##### Trecho do texto

Poucos dias depois de conflitos violentos na região se intensificarem - resultando em dezenas de feridos e na morte do líder Semião Fernandes Vilhalva, de 24 anos, assassinado com um tiro no rosto durante uma ofensiva armada de fazendeiros no município de Antônio João -, a Federação da Agricultura e Pecuária de MS apresentou, na sexta-feira (11) um balanço anual do agronegócio sul-mato-grossense, o Infoagro 2015.
Segundo a entidade, a produção agrícola em MS cresceu 1.493% desde a safra 1977/78, passando de 987,2 mil toneladas para 15,7 milhões de toneladas previstas para a safra 2014/15. A área destinada ao plantio de grãos também aumento consideravelmente - 191% no mesmo intervalo.
Ao mesmo tempo, desde 2003, o Mato Grosso do Sul é o estado com maior número de assassinatos de índios. No ano passado, segundo o Cimi, 25 dos 70 casos aconteceram no estado. "O Mato Grosso do Sul é um estado majoritariamente ruralista e praticamente todas as fazendas estão em territórios tradicionais indígenas. A situação hoje lá é erro do próprio Estado brasileiro quando, na ditadura, doou estas terras para os fazendeiros. Hoje há este conflito intenso porque os indígenas começaram a lutar pela retormada dos territórios", explica Sônia Guajajara, coordenadora Executiva da Articulação dos Povos Indígenas do Brasil (Apib).

##########
##### Registros exibidos

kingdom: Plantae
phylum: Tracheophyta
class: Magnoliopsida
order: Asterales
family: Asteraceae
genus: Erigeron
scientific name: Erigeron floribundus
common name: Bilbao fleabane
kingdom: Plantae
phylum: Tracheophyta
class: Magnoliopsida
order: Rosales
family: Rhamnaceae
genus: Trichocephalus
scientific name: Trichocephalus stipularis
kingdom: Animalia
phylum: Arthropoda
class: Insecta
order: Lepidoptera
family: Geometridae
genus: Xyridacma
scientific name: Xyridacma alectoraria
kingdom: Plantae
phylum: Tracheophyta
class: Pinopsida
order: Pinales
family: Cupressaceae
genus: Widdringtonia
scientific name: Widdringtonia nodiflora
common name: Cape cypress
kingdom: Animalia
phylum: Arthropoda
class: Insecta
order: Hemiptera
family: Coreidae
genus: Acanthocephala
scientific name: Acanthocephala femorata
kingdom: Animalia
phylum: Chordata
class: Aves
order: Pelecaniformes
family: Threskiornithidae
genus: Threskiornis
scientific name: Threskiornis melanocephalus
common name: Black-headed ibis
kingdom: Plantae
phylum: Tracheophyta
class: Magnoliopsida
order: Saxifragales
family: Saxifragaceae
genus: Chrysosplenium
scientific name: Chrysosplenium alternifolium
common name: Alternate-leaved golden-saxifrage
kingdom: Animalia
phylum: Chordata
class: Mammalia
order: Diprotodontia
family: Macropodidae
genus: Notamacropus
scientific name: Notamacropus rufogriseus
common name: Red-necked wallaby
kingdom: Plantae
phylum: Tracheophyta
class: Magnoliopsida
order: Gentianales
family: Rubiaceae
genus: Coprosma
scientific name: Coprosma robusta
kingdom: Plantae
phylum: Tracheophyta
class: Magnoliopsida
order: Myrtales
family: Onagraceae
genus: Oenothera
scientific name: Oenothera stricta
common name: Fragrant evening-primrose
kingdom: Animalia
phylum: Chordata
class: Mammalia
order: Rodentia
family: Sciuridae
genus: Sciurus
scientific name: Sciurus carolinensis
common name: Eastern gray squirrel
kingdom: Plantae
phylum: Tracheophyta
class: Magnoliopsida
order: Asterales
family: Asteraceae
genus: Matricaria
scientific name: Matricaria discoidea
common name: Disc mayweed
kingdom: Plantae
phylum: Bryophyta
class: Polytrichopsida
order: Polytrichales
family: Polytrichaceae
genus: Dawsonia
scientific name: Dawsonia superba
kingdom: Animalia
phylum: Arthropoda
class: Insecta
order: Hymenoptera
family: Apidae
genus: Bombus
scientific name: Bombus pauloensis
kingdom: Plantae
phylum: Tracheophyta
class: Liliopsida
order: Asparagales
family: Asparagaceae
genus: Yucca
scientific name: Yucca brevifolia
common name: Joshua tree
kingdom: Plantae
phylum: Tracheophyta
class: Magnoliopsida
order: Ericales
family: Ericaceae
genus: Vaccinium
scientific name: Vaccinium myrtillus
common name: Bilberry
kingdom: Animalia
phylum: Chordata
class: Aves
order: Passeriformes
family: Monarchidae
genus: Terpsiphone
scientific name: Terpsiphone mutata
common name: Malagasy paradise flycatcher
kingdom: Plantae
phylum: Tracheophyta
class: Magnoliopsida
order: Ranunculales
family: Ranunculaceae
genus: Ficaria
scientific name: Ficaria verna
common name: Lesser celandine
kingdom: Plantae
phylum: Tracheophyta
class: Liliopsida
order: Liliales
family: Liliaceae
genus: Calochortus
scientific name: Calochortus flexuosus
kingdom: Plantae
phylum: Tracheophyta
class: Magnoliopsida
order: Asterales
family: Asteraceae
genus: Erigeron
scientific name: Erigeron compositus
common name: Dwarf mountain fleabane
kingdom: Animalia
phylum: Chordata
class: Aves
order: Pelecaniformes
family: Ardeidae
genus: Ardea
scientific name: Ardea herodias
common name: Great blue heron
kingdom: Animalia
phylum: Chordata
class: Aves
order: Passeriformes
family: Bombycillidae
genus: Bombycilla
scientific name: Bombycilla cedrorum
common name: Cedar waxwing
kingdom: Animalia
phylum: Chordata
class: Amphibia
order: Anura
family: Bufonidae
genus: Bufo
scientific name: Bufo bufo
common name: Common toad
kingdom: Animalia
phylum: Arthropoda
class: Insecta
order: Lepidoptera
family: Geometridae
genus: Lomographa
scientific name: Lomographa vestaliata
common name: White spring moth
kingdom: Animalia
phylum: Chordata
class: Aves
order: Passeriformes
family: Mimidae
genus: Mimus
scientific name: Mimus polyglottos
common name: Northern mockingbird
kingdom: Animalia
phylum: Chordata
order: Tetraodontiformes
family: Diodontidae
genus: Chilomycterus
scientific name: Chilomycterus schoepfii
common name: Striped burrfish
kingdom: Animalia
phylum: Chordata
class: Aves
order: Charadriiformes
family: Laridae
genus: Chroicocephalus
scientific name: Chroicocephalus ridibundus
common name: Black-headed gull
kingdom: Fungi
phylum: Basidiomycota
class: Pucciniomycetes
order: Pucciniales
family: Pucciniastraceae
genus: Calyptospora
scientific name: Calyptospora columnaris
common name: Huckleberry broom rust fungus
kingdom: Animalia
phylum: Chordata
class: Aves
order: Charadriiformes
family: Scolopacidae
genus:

##########

Tarefas propostas:
• a. Reescreva de forma mais concisa o parágrafo do texto sobre o Mato Grosso do Sul que começa com "Segundo a entidade", mantendo seus dados principais.
• b. Conforme o texto sobre o Mato Grosso do Sul, quantos dos 70 casos de assassinato de índios registrados pelo Cimi no ano passado ocorreram no estado?
• c. Extraia do texto sobre o Mato Grosso do Sul o trecho entre "Ao mesmo tempo, desde" e "do Brasil (Apib).", inclusive.
Baseie-se exclusivamente no texto.

Respostas:
• a. A produção agrícola de MS cresceu 1.493% desde a safra 1977/78, passando de 987,2 mil toneladas para 15,7 milhões de toneladas previstas para a safra 2014/15. No mesmo intervalo, a área destinada ao plantio de grãos aumentou 191%.

• b. 25 casos.

• c.
Ao mesmo tempo, desde 2003, o Mato Grosso do Sul é o estado com maior número de assassinatos de índios. No ano passado, segundo o Cimi, 25 dos 70 casos aconteceram no estado. "O Mato Grosso do Sul é um estado majoritariamente ruralista e praticamente todas as fazendas estão em territórios tradicionais indígenas. A situação hoje lá é erro do próprio Estado brasileiro quando, na ditadura, doou estas terras para os fazendeiros. Hoje há este conflito intenso porque os indígenas começaram a lutar pela retormada dos territórios", explica Sônia Guajajara, coordenadora Executiva da Articulação dos Povos Indígenas do Brasil (Apib).